After steadfastly opposing any and every attempt to reform the redistricting process in Wisconsin over at least the last 12 years, Assembly Speaker Robin Vos is now attempting to ram through his version of reform legislation in less than two days? With no public input and with no buy in from others with whom a bipartisan consensus is essential for this reform process to be successful? This is simply not credible.
Common Cause Wisconsin has long championed and advocated for a nonpartisan redistricting process for Wisconsin modeled after our neighboring state of Iowa’s redistricting process that was adopted in 1980. That has been in place for the past 43 years and through five redistricting cycles with the strong support and confidence of legislators of both major political parties and most importantly, with the backing of the voters of Iowa. Common Cause Wisconsin has supported a version of this model to be implemented into Wisconsin with redistricting reform bills that have been introduced in the legislature over the past several years.

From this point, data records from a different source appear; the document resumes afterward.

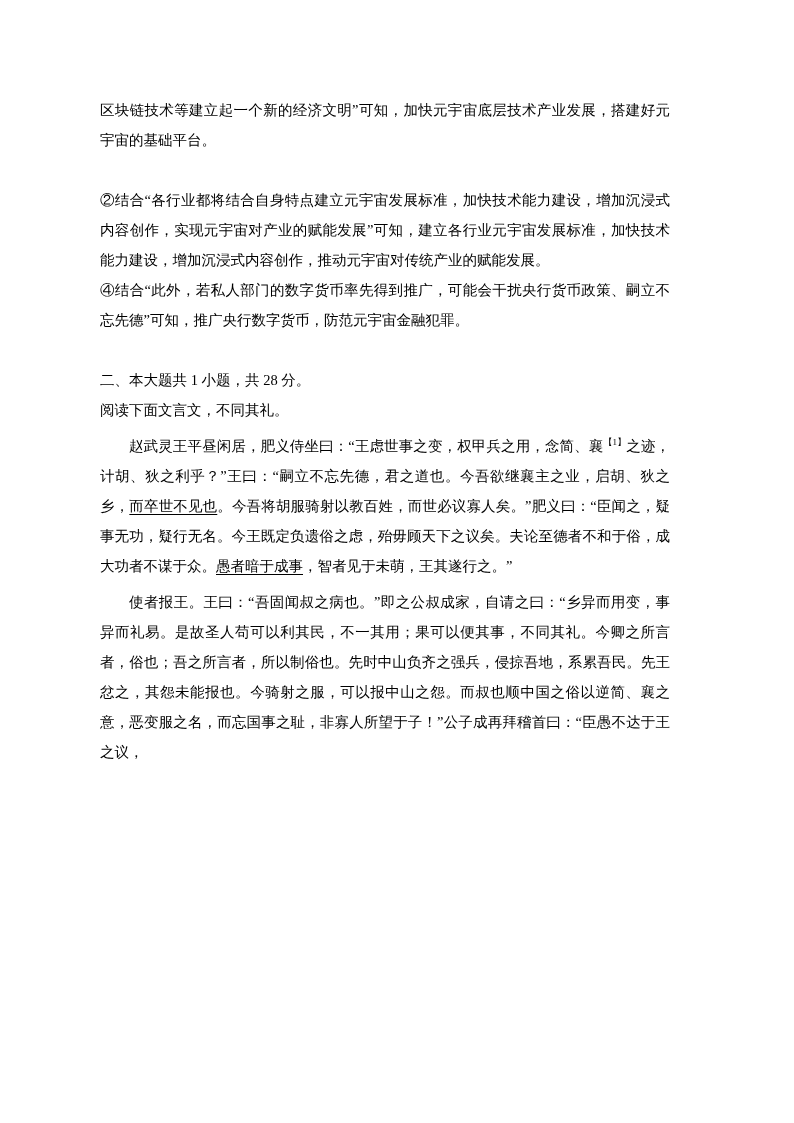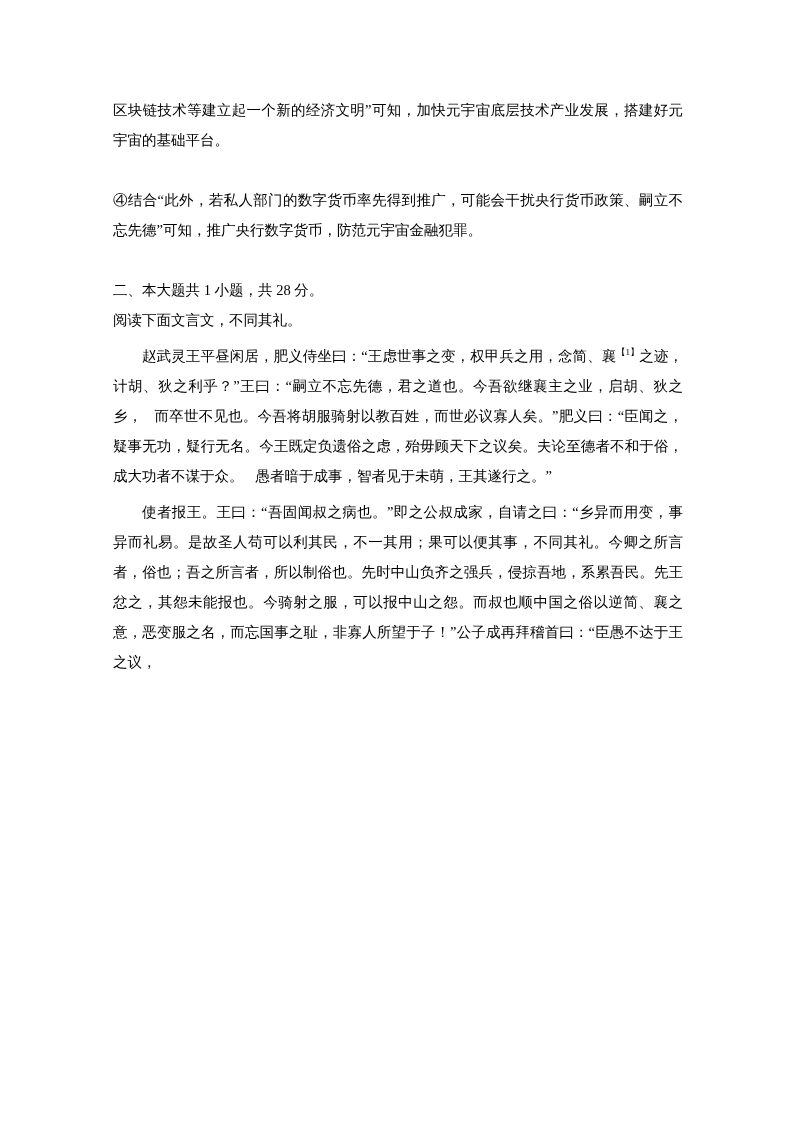--- a/index.html
+++ b/index.html
@@ -17,7 +17,7 @@
   }
   .page {
     position: absolute;
-    left: 113px;
+    left: 100px;
     top: 95px;
     width: 570px;
   }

Iowa’s Constitution, like Wisconsin’s, stipulates that the legislature shall determine state legislative and congressional district boundaries. The Iowa model provides an excellent example for Wisconsin to emulate, with important modifications. A key addition was made to the proposed Wisconsin version of the Iowa Model redistricting legislation by reformers in 2019 and was also included in the 2021 version to address a major concern regarding redistricting in Wisconsin. However, these modifications are NOT included in the measure Vos unveiled, for the first time, Tuesday afternoon.
Essentially the modifications prevent manipulations of the redistricting process by the politicians. Common Cause Wisconsin has supported reform that prevents the party in control of the redistricting process from holding their power indefinitely by drawing their own districts to retain their seats. Vos’s proposal lacks the safeguards to prevent the party in the majority from rigging the process that has harmed Wisconsin voters and our desire for fair representation for too long.
In short, the key provision that is needed in any nonpartisan redistricting legislation is that:
If one or both legislative chambers twice vote down the unamended voting maps put forth by the nonpartisan Legislative Reference Bureau, then the Legislature may proceed to amend the map, with the caveat that any such amended version must acquire the support of three quarters of those voting in each legislative chamber.
Without this amendment to what Vos has initially proposed, it is entirely conceivable that the majority party could simply vote down the first two iterations of the voting maps devised by the LRB and then pass their own partisan plan by a simple majority.
We are also deeply concerned about the manner in which this serious redistricting reform measure is being advanced. Speaker Vos has chosen to unveil his proposal without any consultation with public interest organizations such as Common Cause Wisconsin and with no support from Democrats or from the Governor. In less than 48 hours, Vos scheduled a vote in the Wisconsin Assembly without a public hearing and without seeking to come to an agreement and consensus with other key participants. His rush to a vote does a vast disservice to the citizens and voters of Wisconsin who have long supported and advocated for a fair, transparent and nonpartisan redistricting process.
We respectfully request that Speaker Vos withdraw his version of the Iowa Model redistricting legislation from the Assembly calendar. He should then schedule meetings with Democratic Legislators, reform advocates and, most importantly, with the public in an open and transparent way that can result in a truly reformed redistricting process.
Wisconsin is ready and eager for real reform and calls on legislators to pass meaningful redistricting reform legislation that has the broad public and political support necessary for state legislative districts to reflect the true and fair representation that Wisconsin voters demand and deserve.